Out of this, Holcroft creates a demonic, anarchic comedy rooted in some cruelly authentic observation. Does it work? In the sense that after the storm, transformations occur, yes, here is a play that shows people changing and truth-telling emerging via graphic examples writ large on stage as if game-show gags: we see how characters can only get their needs met by performing certain habitual traits: over-eating, drinking, mocking, and in the case of Deborah Findlay’s hysterically controlling mother, obsessive cleaning.

© Simon Annand

© Simon Annand

Does this make for good theatre? Well, it may certainly be uncomfortable for some for Holcroft takes no prisoners, her humour and progression to domestic melt-down ring painfully true. And needless to say, the acting is perfection.
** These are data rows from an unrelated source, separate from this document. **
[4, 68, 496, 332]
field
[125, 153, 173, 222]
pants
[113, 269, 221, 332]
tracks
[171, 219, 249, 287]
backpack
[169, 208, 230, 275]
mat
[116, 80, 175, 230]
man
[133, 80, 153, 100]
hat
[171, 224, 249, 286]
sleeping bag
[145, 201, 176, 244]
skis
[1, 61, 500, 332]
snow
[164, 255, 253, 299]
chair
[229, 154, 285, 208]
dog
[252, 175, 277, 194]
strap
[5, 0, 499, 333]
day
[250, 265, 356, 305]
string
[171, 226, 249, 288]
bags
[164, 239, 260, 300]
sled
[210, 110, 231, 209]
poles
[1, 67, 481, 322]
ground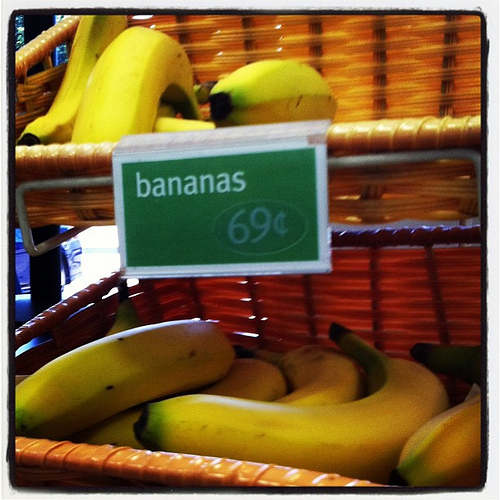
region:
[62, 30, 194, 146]
a ripe yellow banana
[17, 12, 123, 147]
a ripe yellow banana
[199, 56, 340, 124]
a ripe yellow banana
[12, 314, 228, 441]
a ripe yellow banana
When you have a cast that includes Claudie Blakley and Stephen Mangan plus Findlay as the spick-and-span, pill-popping, keep-the-show-on-the-road mother with a cameo performance of gleeful groping from the wheelchair bound John Rogan as the family patriarch, there is much to make one wince as well as appreciate.

She’s a brave woman, Holcroft. She may not make many friends with Rules for Living. But her observations are spot on.